Trois Présidents, trois états d’urgence
Le
Sénégal indépendant a connu dans le passé, trois fois l’état d’urgence.
En effet, c’est en 1968, que le premier Président, Léopold Sédar
Senghor, l’avait décrété suite aux événements de mai 68. Le Sénégal, à
l’instar de la plupart des pays du monde, avait connu une vague de
contestations estudiantines et syndicales pendant cette date.
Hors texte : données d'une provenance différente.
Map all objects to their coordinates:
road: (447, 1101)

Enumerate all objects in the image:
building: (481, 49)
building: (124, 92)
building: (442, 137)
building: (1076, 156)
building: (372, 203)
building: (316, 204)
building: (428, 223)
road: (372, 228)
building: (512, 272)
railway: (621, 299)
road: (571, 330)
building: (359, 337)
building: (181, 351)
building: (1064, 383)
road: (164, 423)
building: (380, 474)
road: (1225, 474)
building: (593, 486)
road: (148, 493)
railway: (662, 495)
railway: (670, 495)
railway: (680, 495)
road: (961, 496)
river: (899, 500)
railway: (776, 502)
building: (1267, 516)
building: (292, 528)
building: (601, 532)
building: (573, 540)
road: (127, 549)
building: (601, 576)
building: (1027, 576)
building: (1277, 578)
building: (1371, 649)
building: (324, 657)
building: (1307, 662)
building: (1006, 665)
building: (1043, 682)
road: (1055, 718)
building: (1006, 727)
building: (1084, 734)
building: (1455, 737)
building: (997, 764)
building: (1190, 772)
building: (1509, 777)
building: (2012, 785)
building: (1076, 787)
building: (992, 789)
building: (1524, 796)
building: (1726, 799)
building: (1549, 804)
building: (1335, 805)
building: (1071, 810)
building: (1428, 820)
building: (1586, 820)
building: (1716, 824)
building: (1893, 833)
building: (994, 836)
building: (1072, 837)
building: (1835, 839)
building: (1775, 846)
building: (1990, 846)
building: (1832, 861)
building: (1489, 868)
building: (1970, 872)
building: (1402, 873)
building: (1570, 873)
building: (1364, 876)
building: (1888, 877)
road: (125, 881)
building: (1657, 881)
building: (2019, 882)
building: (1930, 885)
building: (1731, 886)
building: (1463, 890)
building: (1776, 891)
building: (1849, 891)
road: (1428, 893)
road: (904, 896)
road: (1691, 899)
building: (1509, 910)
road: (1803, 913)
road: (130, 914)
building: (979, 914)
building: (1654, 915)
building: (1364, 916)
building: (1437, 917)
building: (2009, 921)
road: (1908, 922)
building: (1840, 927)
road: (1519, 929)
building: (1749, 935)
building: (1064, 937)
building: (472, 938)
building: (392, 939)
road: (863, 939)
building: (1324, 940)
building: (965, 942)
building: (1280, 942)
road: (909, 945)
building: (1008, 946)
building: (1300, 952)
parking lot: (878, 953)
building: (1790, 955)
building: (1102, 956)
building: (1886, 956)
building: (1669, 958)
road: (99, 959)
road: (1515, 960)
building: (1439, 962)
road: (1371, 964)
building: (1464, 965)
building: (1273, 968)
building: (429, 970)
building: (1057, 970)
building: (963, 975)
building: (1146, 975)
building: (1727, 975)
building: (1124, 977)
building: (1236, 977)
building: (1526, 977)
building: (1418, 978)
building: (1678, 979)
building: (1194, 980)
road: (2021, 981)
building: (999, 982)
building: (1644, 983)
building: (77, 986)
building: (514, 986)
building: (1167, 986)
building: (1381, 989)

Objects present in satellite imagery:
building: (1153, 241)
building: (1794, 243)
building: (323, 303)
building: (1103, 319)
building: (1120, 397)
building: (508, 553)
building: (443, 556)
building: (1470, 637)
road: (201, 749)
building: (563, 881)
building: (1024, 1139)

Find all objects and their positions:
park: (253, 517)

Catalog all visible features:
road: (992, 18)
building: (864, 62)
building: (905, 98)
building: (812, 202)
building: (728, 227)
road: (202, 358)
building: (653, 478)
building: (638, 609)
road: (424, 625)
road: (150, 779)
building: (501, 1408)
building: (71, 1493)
Parti
d’une révolte des étudiants de l’université de Dakar, la «18ème
université française», le mouvement, qui s’étendit aux élèves des lycées
et aux syndicats de travailleurs, bénéficia du soutien de franges
importantes de la population tandis que l’État pouvait compter sur la
loyauté de l’armée, le soutien des marabouts et de certaines populations
rurales.
Vingt
(20) ans plus tard, en 1988, Abdou Diouf l’a réédité après la
présidentielle mouvementée qui avait conduit à une année blanche.
Ce
23 mars 2020, Macky Sall est le troisième Président du Sénégal à le
décréter suite à une crise sanitaire mondiale causée par le Covid-19.